* WHAT YOU WILL DO
**1.** Edit the article about the utility rate hearing: give everything from "Recently, a large" down to "What went wrong?", with "rate hike" changed to "price increase".
**2.** In the article about the utility rate hearing, how did the commission characterize the utility's best witness?
**3.** Please extend the article about the utility rate hearing, picking up right after its final sentence.

* PAGE EXCERPT

Recently, a large southern electric utility needed a rate hike. Going into the hearing, its expert witnesses were completely confident of success. Why not? They were respected in their fields; they knew their facts, and the rate request was reasonable. It was certain that the commission would grant an increase. But that is not the way it turned out. Instead, the utility came away from the hearing millions of dollars poorer. What went wrong?
The utility’s best witness sabotaged the effort. He had gathered all his facts, and he knew his job, but his attitude on the stand destroyed his testimony. The utility commission discounted it, and characterized him as a truculent, unhelpful witness.
How can a utility avoid such disasters? With the proper training, “Utilities give their witnesses virtually no preparation, except what their lawyers can provide them,” says Ronald C. Gossling, president of the Communication Counsel of America (CCA), Dallas, Tex. “Preparation by utility lawyers is a help,” he says, “but it often leaves out a key element: How the utility can project credibility at a hearing. The witness must appear helpful, and he also must build a defensible transcript, because every word spoken becomes a matter of record. Lawyers for the intervenor are paid to tear that testimony apart, to discredit the utility’s witnesses, to show that the request for a rate increase is based upon an unfounded premise.”
It seems reasonable that all a utility would need to do to obtain a rate increase is show that its costs of doing business have increased; therefore, it must increase its rates to produce revenue, because if it does not, the quality of service will suffer. But proving that is not always as simple as it might seem.

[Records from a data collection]

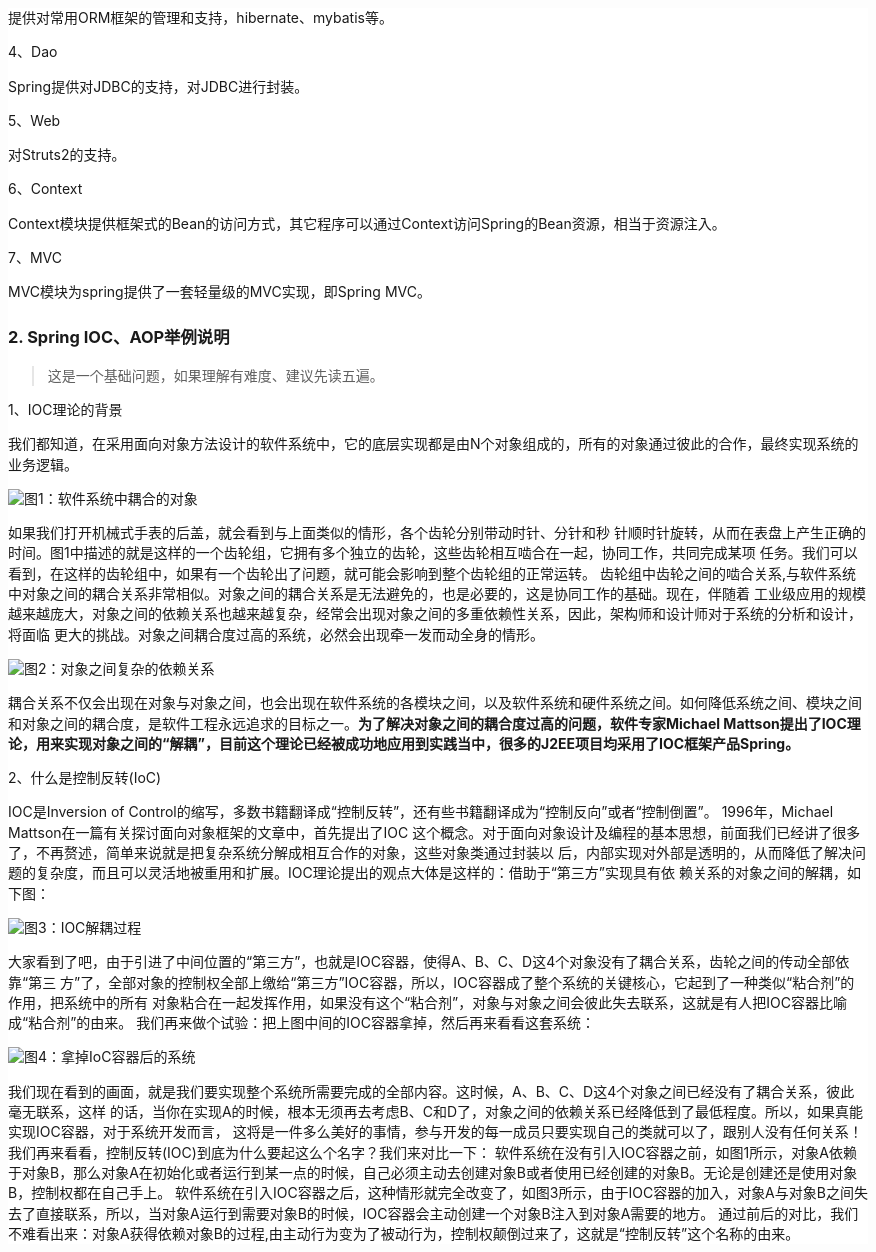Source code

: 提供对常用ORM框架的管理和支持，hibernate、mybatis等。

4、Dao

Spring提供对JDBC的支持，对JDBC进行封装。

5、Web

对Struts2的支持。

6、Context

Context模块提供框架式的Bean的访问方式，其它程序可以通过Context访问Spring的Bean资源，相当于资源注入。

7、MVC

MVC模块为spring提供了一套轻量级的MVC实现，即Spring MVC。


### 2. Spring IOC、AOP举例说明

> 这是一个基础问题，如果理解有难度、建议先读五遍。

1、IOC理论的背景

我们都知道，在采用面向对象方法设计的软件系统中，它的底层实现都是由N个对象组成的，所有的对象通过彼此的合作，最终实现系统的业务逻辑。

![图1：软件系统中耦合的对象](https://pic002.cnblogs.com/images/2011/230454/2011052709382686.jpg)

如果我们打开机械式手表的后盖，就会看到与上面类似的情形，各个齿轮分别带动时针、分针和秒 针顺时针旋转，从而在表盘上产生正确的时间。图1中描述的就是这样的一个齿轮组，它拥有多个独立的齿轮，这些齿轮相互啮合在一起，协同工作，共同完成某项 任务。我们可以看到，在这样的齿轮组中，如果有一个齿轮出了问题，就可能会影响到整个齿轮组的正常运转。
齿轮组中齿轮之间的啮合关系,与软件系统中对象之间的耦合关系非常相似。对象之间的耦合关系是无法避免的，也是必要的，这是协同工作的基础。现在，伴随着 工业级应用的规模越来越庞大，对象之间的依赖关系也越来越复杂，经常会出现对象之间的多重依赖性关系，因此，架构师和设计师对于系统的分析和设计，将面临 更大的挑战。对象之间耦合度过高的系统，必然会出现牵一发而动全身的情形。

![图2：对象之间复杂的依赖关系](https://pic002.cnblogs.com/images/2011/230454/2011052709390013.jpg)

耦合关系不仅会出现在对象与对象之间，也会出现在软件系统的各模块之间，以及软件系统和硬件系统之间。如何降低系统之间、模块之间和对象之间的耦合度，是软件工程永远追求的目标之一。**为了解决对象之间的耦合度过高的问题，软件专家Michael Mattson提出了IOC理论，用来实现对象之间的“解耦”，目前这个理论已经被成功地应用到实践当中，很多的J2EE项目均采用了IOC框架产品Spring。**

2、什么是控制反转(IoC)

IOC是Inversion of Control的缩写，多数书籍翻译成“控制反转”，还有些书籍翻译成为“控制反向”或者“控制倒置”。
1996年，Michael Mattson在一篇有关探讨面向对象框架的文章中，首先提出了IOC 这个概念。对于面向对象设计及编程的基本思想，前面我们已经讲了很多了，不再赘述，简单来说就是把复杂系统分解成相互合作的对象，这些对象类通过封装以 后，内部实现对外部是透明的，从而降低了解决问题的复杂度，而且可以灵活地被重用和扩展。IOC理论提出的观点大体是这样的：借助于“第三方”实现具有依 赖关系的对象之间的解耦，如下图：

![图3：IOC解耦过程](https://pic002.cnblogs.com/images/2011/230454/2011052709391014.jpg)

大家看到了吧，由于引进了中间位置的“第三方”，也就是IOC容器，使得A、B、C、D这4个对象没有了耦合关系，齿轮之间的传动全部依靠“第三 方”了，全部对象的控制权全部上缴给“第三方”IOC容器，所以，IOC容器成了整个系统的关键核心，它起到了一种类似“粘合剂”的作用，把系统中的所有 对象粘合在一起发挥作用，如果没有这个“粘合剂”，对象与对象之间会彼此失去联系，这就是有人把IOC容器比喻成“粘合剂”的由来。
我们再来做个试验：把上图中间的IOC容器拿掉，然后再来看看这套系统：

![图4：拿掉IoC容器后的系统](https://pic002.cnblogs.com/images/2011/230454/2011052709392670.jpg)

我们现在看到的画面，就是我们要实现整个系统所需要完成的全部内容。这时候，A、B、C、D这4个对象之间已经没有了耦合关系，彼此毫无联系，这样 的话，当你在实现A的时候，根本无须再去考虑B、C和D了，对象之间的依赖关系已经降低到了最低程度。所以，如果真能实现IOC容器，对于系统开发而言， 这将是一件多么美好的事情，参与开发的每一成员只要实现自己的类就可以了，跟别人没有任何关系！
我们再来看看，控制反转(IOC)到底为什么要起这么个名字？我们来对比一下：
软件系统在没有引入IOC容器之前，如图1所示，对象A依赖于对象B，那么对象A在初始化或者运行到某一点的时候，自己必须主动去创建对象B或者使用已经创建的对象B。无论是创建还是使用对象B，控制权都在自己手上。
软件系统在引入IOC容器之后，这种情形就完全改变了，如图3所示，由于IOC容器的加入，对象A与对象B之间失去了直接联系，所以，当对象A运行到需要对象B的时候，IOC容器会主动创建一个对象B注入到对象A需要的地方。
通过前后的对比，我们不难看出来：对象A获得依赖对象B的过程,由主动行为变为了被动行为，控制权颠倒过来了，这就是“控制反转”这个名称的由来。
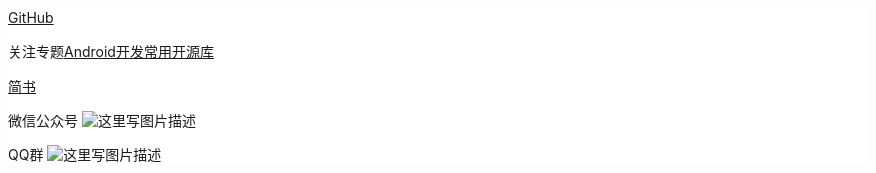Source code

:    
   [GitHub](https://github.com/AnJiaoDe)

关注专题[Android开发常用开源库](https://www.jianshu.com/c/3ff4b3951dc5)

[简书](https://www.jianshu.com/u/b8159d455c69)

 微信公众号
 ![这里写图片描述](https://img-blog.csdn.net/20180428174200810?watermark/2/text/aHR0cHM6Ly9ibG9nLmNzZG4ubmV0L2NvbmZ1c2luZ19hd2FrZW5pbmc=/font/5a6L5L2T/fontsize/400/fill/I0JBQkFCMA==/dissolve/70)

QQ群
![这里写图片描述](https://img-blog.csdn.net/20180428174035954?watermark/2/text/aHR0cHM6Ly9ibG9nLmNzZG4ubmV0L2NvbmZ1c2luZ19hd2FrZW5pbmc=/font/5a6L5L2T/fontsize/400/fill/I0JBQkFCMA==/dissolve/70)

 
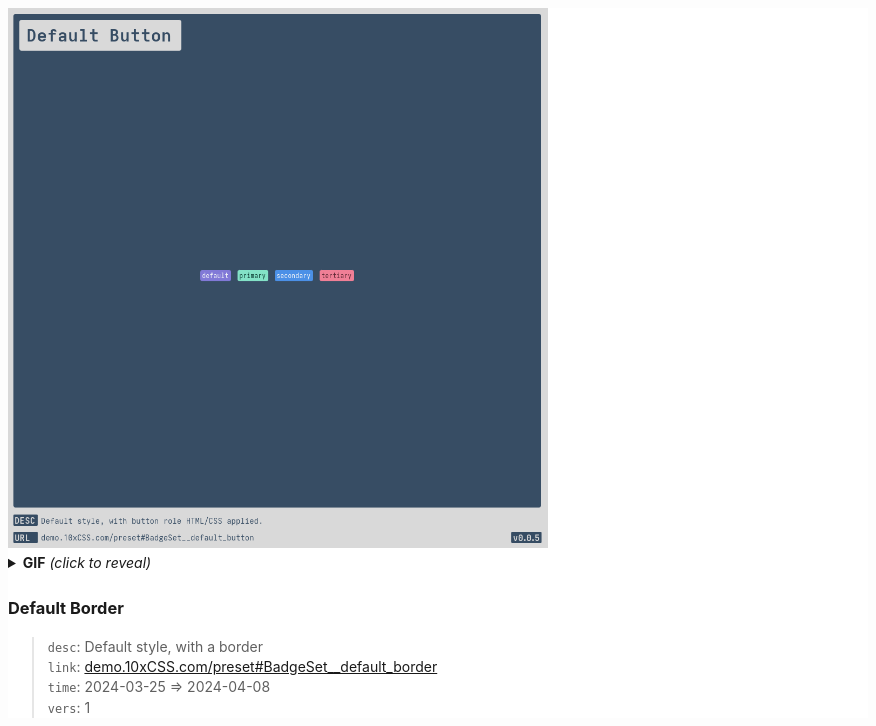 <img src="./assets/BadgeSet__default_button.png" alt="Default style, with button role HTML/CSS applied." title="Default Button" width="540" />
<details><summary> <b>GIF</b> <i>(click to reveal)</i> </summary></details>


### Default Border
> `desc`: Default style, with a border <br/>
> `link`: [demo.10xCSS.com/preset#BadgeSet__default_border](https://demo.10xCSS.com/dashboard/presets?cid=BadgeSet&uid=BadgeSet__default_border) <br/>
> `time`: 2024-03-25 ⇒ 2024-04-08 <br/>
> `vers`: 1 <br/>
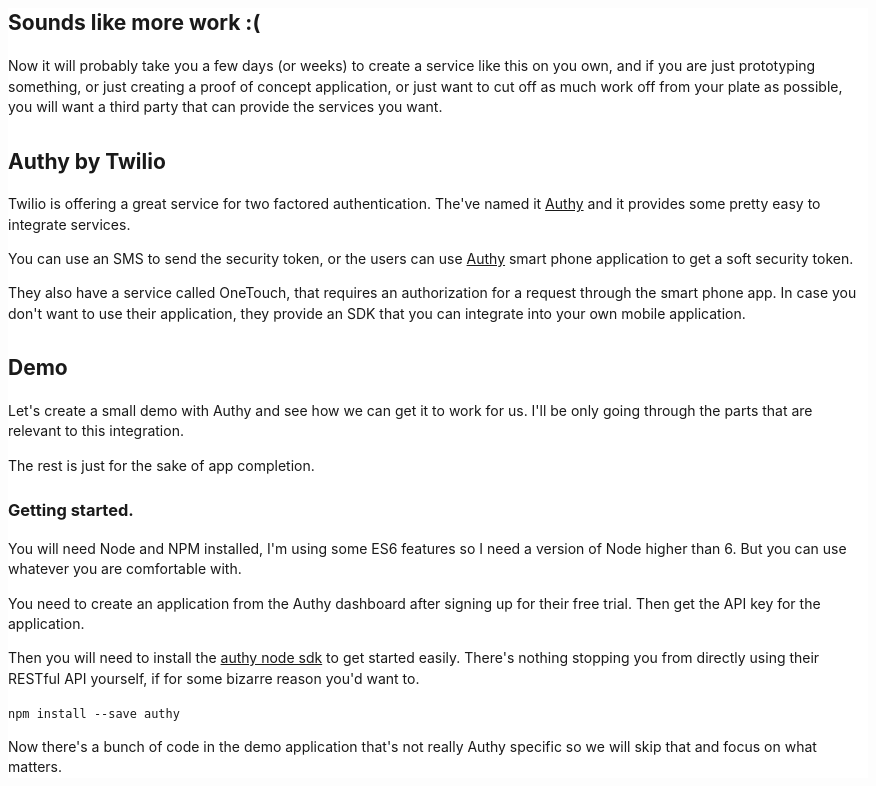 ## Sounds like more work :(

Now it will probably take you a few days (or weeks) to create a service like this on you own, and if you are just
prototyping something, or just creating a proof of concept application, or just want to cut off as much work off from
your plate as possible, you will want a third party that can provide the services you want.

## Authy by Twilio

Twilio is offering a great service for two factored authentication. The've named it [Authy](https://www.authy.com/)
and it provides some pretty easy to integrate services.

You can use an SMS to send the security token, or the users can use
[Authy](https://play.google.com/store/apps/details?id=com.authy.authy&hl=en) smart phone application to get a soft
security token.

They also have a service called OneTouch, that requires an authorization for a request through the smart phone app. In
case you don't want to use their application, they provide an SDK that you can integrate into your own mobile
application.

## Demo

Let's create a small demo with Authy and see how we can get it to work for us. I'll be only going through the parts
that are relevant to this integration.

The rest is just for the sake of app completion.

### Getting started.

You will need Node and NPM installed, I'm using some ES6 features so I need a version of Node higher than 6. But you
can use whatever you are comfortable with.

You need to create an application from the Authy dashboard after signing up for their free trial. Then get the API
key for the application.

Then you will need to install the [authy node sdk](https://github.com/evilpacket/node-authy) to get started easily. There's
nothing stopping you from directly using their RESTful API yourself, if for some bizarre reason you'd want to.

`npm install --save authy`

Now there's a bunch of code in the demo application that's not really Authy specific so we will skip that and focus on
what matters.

* ANSWERS BELOW
**1.**
Recently, a large southern electric utility needed a price increase. Going into the hearing, its expert witnesses were completely confident of success. Why not? They were respected in their fields; they knew their facts, and the rate request was reasonable. It was certain that the commission would grant an increase. But that is not the way it turned out. Instead, the utility came away from the hearing millions of dollars poorer. What went wrong?

**2.** As a truculent, unhelpful witness.

**3.**
Part of the difficulty is that an intervenor in the rate hearing may be a company or a group of people who feel strongly that a rate increase is not warranted, no matter what the reasonable circumstance. Frequently, intervenors hire lawyers to challenge the utility’s case. When that happens, the utility’s expert witness is faced with cross-examination by a lawyer representing an opposing view. Under cross-examination the witness may be made to feel that his integrity is being attacked.
That’s where many witnesses fail, says Gossling. They take the cross-examination personally, becoming either angry or discouraged – as the intervenor’s lawyer intends – and do not perform well at all. “Most witnesses feel that their own personal code of ethics is being attacked under cross-examination. They become defensive because they believe in what they are doing. Some may go through an entire day, or many hours of the day, testifying and feeling as if they are being mugged. And they are totally defenseless, because anything they might do to defend themselves can only get them into a worse situation.
“Under intense cross-examination by a skillful lawyer,” he continues, “one witness at first began to fondle the binder containing his testimony, then he brought it to his chest, and finally he proceeded to answer with his chin on the table, holding his testimony as if to say, ‘You are attacking everything that’s precious and valuable to me. Please stop.’ That witness lost credibility.
“If the intervenor’s lawyer is good,” explains Gossling, “he will make the witness feel that he has been led into a room in which, one by one, the windows and doors have been boarded up and there is no escape.” This is where training helps.
Addressing sensitive issues
“Cases often break down when utility witnesses are not prepared to honestly address the most sensitive issues – the most vulnerable points,” reveals Gossling. “‘Isn’t it true,’ the lawyer may ask ‘that there was damage to the powerplant three years ago, and that nothing has been done so far to repair it?’ The witness sits there knowing full well the utility hasn’t done a thing. How can a witness handle that, and still retain his integrity? For in order to be credible to the commission and the public, the witness must be both honest and knowledgeable. Besides,” he says, “I want the utility’s witnesses to have clear consciences so they can sleep at night,” and be rested and ready for the next day.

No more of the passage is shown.